INSTRUCTIONS FOR THE TASK:
The answer must consist of every line from the entries below that contains the word "sseg".

RECORDS:
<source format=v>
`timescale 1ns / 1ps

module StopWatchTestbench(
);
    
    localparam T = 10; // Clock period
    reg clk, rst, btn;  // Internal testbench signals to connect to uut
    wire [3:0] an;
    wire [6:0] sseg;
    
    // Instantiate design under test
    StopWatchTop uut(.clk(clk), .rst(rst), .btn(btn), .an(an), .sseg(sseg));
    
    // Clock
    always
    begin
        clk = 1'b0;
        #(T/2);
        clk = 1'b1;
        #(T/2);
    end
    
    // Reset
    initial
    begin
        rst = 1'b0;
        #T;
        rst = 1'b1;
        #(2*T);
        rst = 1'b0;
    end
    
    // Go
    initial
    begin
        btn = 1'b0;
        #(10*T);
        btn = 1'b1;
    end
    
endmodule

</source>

* * *

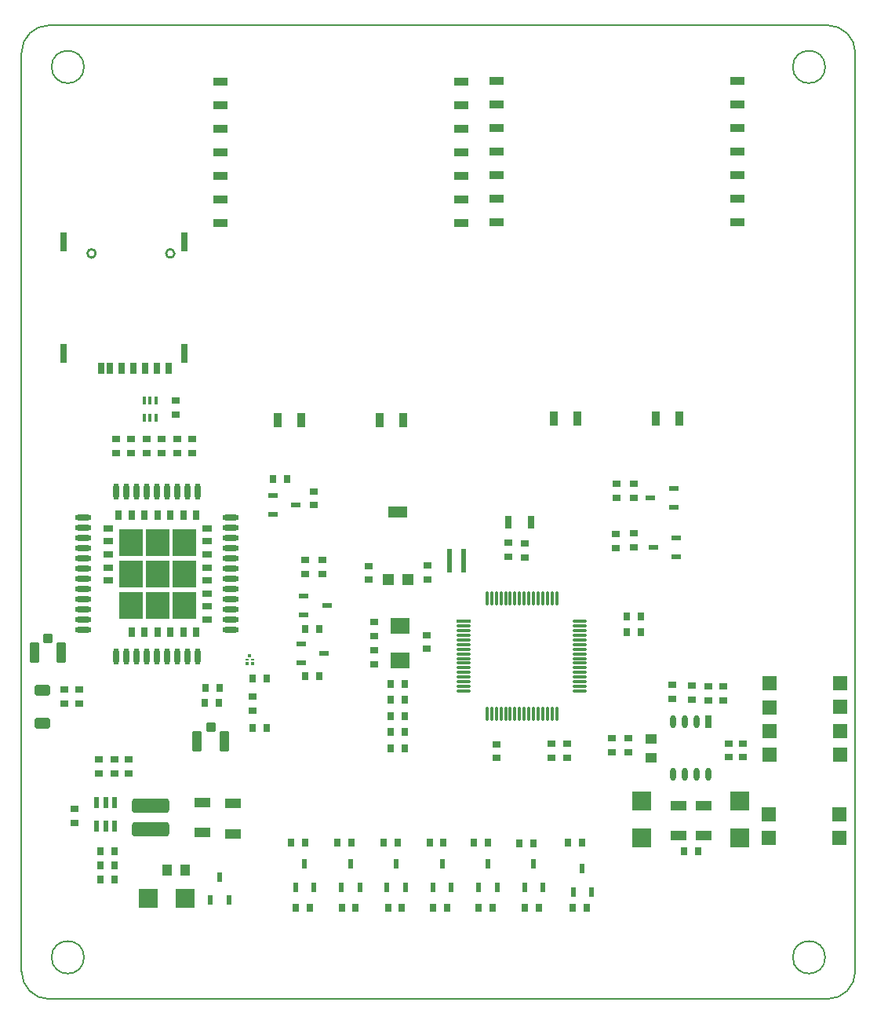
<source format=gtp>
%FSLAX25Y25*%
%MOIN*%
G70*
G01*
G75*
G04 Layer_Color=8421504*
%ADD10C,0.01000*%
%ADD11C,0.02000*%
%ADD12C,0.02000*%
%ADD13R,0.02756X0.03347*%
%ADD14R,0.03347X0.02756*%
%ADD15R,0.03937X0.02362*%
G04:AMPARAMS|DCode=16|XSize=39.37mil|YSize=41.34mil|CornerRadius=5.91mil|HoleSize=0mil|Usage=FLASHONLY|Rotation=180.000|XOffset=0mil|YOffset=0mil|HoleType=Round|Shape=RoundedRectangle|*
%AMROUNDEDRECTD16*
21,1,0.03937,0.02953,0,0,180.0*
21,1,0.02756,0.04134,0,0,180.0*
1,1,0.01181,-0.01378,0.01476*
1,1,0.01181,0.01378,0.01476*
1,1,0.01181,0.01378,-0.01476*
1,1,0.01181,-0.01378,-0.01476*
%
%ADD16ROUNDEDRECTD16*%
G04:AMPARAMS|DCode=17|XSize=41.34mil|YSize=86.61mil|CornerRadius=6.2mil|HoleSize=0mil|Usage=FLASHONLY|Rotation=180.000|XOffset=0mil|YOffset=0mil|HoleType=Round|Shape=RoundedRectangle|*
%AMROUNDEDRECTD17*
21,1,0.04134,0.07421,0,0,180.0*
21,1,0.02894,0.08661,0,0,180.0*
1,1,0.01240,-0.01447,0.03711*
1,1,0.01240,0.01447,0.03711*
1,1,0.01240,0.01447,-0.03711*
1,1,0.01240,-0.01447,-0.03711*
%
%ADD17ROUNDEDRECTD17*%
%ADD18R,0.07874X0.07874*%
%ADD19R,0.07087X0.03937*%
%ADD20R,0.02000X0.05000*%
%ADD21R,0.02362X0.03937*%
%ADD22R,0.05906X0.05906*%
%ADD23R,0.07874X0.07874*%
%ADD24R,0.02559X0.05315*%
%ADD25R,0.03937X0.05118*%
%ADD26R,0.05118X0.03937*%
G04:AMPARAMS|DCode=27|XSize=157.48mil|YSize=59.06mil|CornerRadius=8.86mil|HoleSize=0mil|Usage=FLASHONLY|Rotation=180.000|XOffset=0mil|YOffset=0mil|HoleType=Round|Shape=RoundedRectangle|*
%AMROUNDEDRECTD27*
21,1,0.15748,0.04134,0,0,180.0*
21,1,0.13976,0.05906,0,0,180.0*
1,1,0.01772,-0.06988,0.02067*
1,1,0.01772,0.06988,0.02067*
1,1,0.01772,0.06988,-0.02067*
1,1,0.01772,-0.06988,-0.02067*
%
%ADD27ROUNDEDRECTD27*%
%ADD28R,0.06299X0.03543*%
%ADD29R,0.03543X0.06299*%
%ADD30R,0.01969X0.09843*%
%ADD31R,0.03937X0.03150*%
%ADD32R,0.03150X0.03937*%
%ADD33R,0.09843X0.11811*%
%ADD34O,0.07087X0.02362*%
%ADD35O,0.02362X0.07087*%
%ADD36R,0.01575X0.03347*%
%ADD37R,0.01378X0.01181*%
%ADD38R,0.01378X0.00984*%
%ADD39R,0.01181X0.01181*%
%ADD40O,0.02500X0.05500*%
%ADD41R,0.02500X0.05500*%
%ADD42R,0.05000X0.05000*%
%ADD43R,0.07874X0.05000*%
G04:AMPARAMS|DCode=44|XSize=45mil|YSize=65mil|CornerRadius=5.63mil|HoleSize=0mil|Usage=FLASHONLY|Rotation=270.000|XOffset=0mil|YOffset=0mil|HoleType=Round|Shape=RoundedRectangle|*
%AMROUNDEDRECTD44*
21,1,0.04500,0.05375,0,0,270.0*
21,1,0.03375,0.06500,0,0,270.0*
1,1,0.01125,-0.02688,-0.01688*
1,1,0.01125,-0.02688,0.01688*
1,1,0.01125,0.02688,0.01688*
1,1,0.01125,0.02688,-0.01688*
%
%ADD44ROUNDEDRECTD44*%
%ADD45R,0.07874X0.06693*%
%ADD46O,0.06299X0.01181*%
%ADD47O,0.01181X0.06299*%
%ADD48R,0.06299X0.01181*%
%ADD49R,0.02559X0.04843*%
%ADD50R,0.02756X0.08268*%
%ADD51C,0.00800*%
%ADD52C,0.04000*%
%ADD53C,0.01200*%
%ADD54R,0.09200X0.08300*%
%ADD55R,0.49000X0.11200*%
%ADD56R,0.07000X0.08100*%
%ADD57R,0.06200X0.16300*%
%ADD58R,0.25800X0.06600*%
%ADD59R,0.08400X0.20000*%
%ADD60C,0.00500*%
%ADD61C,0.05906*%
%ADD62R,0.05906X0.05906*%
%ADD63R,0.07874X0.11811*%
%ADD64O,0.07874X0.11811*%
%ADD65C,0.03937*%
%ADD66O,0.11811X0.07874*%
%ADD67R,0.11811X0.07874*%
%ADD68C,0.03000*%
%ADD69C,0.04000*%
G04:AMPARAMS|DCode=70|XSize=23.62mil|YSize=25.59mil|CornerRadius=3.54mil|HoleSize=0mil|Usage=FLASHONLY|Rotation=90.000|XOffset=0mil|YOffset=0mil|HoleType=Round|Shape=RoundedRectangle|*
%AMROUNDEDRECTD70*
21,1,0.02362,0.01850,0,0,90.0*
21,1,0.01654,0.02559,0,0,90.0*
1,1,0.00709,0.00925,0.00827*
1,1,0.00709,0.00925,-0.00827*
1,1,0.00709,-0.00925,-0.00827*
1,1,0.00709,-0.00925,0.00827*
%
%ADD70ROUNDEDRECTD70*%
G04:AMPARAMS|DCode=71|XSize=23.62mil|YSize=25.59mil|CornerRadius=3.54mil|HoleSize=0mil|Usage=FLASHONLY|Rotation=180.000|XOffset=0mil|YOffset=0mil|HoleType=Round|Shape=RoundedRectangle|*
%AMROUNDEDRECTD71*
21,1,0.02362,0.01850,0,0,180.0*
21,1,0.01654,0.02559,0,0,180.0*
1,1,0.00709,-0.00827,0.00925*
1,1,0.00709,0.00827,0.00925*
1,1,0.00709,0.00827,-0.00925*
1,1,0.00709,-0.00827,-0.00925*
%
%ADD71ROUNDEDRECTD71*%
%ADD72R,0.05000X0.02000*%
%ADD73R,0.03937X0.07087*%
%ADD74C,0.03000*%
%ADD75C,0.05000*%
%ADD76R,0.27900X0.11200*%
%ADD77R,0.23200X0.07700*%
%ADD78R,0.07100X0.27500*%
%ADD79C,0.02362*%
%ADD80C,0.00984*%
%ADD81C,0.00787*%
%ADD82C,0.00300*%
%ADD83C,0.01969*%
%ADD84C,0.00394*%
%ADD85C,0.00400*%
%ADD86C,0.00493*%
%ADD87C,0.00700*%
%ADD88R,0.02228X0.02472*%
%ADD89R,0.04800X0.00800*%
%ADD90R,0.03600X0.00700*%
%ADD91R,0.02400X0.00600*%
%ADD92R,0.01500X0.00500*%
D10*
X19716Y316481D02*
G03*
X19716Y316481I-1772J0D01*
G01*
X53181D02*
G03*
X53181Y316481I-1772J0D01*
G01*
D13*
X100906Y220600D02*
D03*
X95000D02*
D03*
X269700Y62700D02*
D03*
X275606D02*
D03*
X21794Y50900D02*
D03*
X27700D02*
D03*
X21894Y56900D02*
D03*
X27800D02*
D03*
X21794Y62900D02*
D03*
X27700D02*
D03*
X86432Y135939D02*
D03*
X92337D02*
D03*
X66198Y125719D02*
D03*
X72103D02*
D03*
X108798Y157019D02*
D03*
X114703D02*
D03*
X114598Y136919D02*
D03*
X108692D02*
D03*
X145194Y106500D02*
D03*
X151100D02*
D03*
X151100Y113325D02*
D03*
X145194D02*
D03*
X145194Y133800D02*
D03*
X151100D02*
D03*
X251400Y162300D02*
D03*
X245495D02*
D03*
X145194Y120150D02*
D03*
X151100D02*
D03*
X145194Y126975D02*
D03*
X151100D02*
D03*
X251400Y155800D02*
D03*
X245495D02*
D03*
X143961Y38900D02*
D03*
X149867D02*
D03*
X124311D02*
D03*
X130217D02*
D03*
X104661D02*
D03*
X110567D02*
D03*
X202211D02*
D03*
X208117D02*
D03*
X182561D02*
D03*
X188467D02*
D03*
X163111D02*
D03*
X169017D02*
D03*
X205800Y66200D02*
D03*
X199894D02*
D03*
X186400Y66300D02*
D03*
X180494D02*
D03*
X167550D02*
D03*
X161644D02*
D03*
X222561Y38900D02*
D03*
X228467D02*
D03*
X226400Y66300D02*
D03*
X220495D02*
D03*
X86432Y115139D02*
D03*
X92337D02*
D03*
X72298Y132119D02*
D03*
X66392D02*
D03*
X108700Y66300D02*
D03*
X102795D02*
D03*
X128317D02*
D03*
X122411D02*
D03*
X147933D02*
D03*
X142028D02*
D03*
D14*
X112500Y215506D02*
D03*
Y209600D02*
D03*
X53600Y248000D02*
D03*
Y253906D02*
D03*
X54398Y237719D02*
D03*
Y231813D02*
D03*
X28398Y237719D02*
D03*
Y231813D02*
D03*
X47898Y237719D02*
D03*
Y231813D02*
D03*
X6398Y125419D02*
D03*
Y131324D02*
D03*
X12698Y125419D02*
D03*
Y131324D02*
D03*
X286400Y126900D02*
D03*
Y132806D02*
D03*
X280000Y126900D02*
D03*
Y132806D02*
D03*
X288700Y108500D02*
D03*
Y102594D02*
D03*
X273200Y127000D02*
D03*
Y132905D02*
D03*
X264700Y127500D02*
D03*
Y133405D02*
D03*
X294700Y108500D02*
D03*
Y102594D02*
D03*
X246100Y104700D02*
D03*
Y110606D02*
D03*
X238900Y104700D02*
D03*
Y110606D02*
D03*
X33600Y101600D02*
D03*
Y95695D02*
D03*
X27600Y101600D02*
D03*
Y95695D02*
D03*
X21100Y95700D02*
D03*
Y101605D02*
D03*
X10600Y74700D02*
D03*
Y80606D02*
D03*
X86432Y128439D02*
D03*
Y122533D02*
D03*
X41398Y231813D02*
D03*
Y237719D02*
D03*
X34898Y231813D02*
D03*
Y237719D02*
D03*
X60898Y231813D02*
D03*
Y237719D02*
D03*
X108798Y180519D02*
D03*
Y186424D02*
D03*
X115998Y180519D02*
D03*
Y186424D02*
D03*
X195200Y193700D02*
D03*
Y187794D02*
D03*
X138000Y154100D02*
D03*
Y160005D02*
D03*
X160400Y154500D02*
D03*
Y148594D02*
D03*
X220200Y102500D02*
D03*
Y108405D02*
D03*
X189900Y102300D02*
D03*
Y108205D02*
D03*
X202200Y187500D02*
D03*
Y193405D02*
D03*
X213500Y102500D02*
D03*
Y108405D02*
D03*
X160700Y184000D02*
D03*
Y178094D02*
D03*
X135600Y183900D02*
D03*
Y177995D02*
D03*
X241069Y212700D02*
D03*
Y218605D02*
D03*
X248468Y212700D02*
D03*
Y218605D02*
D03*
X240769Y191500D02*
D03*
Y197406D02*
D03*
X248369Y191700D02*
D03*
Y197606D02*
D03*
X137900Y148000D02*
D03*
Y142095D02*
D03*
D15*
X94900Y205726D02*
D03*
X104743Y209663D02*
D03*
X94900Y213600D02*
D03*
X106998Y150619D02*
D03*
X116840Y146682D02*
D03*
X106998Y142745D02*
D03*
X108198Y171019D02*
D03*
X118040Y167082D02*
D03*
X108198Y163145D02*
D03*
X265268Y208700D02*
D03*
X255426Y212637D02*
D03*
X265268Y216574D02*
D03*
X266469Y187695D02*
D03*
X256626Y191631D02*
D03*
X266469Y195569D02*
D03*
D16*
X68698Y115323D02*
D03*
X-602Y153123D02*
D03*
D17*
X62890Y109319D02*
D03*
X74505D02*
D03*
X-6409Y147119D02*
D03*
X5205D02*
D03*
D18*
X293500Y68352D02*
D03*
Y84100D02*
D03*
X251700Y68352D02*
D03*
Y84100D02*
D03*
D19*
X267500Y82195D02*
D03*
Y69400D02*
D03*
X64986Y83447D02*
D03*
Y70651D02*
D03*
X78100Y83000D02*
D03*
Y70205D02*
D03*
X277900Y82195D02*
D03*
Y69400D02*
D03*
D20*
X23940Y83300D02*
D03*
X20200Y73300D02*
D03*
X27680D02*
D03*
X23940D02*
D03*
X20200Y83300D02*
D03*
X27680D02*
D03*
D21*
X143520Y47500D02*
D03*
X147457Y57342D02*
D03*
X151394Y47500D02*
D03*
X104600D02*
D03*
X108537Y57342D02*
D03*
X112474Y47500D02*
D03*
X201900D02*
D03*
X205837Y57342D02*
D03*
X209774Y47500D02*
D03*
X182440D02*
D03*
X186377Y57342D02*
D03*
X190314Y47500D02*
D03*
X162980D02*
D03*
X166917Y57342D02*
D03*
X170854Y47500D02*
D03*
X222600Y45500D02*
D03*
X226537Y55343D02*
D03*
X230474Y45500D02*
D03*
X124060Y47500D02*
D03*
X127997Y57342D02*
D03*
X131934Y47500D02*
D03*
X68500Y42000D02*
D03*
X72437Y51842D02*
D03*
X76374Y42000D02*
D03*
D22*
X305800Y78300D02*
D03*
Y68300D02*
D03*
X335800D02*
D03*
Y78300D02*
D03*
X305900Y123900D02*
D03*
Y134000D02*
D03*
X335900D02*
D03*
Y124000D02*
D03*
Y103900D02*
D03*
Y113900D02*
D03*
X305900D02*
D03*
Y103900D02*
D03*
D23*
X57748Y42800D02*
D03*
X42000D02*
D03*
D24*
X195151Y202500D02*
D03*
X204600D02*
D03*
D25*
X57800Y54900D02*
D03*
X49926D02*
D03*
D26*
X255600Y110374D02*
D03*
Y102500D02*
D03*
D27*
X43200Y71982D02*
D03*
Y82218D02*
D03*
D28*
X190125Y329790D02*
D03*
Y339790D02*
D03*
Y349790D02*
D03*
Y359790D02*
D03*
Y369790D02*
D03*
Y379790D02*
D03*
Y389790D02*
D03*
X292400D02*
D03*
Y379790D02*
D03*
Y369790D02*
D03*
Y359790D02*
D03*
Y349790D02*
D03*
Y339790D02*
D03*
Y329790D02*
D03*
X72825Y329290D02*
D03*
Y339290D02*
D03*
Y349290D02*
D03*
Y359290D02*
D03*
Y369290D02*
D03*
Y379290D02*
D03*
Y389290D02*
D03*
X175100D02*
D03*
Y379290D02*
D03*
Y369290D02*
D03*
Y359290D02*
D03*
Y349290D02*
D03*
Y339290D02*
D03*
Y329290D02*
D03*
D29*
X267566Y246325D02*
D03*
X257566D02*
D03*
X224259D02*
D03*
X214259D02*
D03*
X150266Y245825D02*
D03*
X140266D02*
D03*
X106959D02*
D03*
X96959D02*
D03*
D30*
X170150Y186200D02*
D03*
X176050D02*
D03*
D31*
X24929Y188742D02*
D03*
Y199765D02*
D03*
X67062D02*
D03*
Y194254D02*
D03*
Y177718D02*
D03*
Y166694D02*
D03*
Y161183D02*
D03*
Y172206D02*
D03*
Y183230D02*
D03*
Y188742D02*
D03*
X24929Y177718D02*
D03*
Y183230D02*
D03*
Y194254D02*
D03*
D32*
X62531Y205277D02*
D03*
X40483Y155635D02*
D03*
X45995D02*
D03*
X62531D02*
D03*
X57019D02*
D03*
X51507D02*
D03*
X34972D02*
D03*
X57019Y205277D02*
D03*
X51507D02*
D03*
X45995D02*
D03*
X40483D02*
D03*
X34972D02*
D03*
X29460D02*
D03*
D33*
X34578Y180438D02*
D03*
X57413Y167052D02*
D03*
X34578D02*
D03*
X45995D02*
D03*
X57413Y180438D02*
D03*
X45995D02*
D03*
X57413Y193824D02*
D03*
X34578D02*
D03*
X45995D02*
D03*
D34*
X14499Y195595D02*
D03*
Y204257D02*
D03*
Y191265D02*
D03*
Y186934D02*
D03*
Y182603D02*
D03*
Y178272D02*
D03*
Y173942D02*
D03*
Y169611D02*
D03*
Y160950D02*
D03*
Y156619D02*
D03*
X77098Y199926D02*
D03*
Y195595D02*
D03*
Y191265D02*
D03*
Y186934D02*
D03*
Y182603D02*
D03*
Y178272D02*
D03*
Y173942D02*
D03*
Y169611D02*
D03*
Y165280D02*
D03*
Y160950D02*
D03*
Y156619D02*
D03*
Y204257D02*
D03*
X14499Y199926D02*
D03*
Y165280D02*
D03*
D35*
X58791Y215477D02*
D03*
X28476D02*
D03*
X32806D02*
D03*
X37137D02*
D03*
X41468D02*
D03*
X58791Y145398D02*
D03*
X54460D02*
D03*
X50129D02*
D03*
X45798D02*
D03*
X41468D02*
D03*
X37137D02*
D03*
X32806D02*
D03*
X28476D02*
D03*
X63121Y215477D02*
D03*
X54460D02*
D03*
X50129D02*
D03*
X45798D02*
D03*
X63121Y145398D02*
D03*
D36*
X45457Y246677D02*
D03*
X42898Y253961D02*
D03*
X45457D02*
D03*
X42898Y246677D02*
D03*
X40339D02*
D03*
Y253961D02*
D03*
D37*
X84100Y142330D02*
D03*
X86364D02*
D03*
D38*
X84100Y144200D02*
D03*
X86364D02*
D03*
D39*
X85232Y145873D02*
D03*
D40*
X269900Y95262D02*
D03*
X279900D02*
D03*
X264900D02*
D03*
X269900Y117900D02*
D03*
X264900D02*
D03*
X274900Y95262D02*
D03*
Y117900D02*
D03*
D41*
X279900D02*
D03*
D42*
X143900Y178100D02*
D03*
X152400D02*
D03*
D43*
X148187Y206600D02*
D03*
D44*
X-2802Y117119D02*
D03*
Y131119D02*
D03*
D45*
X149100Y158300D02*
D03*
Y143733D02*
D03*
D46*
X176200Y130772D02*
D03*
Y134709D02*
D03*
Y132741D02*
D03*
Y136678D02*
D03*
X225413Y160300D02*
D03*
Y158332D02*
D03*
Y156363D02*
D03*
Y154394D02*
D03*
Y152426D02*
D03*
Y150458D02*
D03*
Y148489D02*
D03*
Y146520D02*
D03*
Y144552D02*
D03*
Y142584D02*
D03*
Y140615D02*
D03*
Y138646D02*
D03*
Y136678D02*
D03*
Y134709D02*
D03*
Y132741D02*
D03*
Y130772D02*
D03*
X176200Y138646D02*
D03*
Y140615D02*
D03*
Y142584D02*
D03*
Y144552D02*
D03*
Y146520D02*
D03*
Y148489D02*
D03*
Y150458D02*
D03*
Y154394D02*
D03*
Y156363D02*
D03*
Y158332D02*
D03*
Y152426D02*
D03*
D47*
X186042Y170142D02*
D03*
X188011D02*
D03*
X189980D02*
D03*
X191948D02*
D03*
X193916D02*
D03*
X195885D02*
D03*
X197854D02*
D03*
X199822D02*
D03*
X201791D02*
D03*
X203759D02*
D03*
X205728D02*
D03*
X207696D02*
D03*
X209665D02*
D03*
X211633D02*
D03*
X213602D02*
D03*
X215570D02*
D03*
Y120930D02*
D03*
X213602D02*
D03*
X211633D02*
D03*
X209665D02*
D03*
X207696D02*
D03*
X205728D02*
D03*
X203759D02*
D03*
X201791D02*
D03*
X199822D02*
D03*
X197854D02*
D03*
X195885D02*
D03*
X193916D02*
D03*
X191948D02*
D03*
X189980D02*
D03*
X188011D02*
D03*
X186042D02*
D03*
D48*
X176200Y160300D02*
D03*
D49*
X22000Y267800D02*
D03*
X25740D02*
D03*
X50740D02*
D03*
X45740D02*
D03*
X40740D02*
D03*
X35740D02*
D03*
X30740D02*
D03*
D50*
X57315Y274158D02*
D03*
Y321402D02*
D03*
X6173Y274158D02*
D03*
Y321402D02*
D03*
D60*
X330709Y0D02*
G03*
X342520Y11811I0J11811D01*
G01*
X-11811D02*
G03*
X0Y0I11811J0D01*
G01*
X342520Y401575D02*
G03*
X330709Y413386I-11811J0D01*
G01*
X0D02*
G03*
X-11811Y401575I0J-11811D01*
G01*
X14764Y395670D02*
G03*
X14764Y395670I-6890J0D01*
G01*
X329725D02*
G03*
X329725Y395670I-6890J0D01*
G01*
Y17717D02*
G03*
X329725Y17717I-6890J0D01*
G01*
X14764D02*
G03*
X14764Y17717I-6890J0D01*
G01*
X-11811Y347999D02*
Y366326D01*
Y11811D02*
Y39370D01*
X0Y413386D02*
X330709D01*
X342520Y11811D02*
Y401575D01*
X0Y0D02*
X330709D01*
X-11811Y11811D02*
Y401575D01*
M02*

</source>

ANSWER BOX:
    wire [6:0] sseg;
    StopWatchTop uut(.clk(clk), .rst(rst), .btn(btn), .an(an), .sseg(sseg));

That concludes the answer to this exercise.